**Directive**
Word for word, transcribe the data below from the line with "X362698Y148082D03*" to the line with "X1282432Y148082D03*", keeping both of those lines.

....

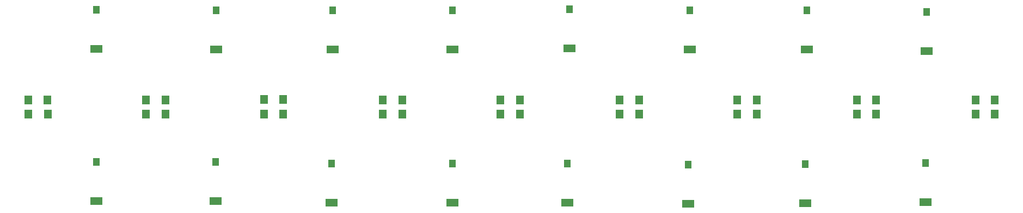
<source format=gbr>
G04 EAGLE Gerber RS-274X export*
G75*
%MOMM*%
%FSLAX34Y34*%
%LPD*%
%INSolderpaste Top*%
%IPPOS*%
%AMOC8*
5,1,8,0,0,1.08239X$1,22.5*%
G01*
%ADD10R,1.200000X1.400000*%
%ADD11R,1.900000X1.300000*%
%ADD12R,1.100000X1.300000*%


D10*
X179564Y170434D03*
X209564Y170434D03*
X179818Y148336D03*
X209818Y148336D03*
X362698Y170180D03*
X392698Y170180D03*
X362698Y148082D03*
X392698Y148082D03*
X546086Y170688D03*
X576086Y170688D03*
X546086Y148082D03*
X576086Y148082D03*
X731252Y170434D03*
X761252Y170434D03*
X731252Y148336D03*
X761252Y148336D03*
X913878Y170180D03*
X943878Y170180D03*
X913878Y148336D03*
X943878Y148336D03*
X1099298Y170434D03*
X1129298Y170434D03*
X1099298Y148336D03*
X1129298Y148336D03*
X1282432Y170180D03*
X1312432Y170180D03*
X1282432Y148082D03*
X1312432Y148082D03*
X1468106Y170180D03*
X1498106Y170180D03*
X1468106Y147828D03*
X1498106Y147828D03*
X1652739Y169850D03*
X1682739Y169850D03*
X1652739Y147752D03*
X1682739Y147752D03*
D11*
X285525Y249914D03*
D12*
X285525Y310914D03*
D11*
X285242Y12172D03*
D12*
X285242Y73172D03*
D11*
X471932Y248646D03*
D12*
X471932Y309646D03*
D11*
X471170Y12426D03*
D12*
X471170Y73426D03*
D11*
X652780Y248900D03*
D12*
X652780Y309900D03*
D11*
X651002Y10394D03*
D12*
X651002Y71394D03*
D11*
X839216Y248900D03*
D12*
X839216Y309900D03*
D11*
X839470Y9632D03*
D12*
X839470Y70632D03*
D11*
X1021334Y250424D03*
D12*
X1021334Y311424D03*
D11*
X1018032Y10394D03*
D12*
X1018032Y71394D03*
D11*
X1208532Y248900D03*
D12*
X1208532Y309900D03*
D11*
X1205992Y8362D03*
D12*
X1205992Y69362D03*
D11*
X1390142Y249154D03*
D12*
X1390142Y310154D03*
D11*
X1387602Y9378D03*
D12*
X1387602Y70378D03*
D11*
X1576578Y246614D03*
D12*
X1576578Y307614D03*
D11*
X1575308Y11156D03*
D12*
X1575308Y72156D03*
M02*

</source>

....

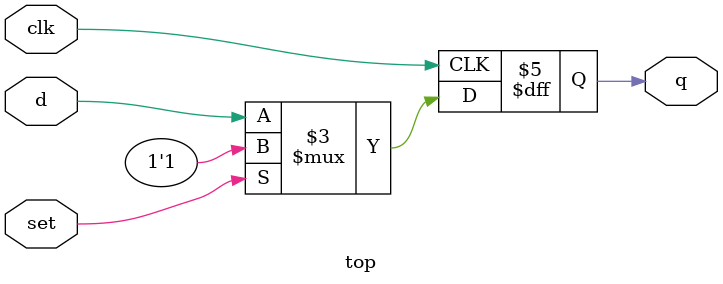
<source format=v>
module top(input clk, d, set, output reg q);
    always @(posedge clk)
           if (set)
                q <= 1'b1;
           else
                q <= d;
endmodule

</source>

....

**Output below**
X362698Y148082D03*
X392698Y148082D03*
X546086Y170688D03*
X576086Y170688D03*
X546086Y148082D03*
X576086Y148082D03*
X731252Y170434D03*
X761252Y170434D03*
X731252Y148336D03*
X761252Y148336D03*
X913878Y170180D03*
X943878Y170180D03*
X913878Y148336D03*
X943878Y148336D03*
X1099298Y170434D03*
X1129298Y170434D03*
X1099298Y148336D03*
X1129298Y148336D03*
X1282432Y170180D03*
X1312432Y170180D03*
X1282432Y148082D03*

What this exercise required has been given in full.